** ASSIGNED TASK A **
What annual interest rate does the promissory note set on the principal amount?
** ASSIGNED TASK B **
From the promissory note, output the passage starting with "1.    Interest. Interest on" and going on through "of days elapsed.", copied word for word.

** GIVEN TEXT **
• • • •

EX-10.10 12 ex_713355.htm EXHIBIT 10.10 ex_713355.htm

Exhibit 10.10

 

ENSERVCO CORPORATION

 

PROMISSORY NOTE

 

$1,000,000 Issuance Date: August 9, 2024

 

 

FOR VALUE RECEIVED, Enservco Corporation, a Delaware corporation (the “Company”), promises to pay to the order of Star Equity Holdings, Inc., a Delaware Corporation or its assigns (the “Holder”), pursuant to the terms set forth in this Promissory Note (this “Note”), the principal amount of One Million Dollars ($1,000,000) (the “Principal Amount”), plus interest thereon. This Note is being issued pursuant to and subject to the terms of that certain Note Purchase Agreement of even date herewith by and between the Company and the Holder (the “Purchase Agreement”) which contains, among other things, appropriate representations and warranties of the Company and covenants of the Company reflecting the provisions set forth herein. All capitalized terms used but not otherwise defined herein shall have the meaning set forth in the Purchase Agreement. The terms of the Purchase Agreement are incorporated herein by reference.

 

1.    Interest. Interest on the Principal Amount of this Note shall accrue from the Issuance Date at a rate equal to twenty percent (20%) per annum until this Note is paid in full. Interest shall be calculated on the basis of a three hundred sixty-five (365) day year, based on the actual number of days elapsed.

• • • •

** RECORDED DATA **
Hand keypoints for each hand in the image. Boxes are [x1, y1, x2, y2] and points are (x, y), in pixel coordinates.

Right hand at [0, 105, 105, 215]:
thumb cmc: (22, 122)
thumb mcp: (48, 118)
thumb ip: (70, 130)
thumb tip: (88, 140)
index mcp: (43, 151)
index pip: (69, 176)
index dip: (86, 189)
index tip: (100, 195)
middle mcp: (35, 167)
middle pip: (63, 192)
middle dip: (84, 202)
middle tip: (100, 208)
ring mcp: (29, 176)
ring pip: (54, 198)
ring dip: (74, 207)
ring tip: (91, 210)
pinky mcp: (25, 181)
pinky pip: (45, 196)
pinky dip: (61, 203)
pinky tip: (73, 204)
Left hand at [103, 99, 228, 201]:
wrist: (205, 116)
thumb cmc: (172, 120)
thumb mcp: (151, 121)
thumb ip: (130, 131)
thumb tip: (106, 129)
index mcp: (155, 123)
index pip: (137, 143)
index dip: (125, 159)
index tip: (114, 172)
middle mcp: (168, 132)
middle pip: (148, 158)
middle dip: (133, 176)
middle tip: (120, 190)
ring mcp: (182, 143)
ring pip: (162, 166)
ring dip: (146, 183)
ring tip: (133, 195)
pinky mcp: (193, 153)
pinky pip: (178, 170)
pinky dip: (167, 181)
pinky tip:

• • • •

** WRITTEN RESPONSE A **
Twenty percent (20%) per annum.

** WRITTEN RESPONSE B **
1.    Interest. Interest on the Principal Amount of this Note shall accrue from the Issuance Date at a rate equal to twenty percent (20%) per annum until this Note is paid in full. Interest shall be calculated on the basis of a three hundred sixty-five (365) day year, based on the actual number of days elapsed.